── Records for this exercise ──
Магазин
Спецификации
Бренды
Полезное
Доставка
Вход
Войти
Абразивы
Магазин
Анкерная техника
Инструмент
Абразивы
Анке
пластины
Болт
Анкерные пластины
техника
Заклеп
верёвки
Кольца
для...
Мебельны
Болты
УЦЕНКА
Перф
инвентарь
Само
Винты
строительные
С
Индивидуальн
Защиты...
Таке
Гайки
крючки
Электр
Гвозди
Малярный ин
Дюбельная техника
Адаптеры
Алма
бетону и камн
───
> Problem description
Format every text line from the rows above as a Markdown table with the columns Line and Text, numbering the lines in order and omitting blank lines.

> Answer space
| Line | Text |
|---|---|
| 1 | Магазин |
| 2 | Спецификации |
| 3 | Бренды |
| 4 | Полезное |
| 5 | Доставка |
| 6 | Вход |
| 7 | Войти |
| 8 | Абразивы |
| 9 | Магазин |
| 10 | Анкерная техника |
| 11 | Инструмент |
| 12 | Абразивы |
| 13 | Анке |
| 14 | пластины |
| 15 | Болт |
| 16 | Анкерные пластины |
| 17 | техника |
| 18 | Заклеп |
| 19 | верёвки |
| 20 | Кольца |
| 21 | для... |
| 22 | Мебельны |
| 23 | Болты |
| 24 | УЦЕНКА |
| 25 | Перф |
| 26 | инвентарь |
| 27 | Само |
| 28 | Винты |
| 29 | строительные |
| 30 | С |
| 31 | Индивидуальн |
| 32 | Защиты... |
| 33 | Таке |
| 34 | Гайки |
| 35 | крючки |
| 36 | Электр |
| 37 | Гвозди |
| 38 | Малярный ин |
| 39 | Дюбельная техника |
| 40 | Адаптеры |
| 41 | Алма |
| 42 | бетону и камн |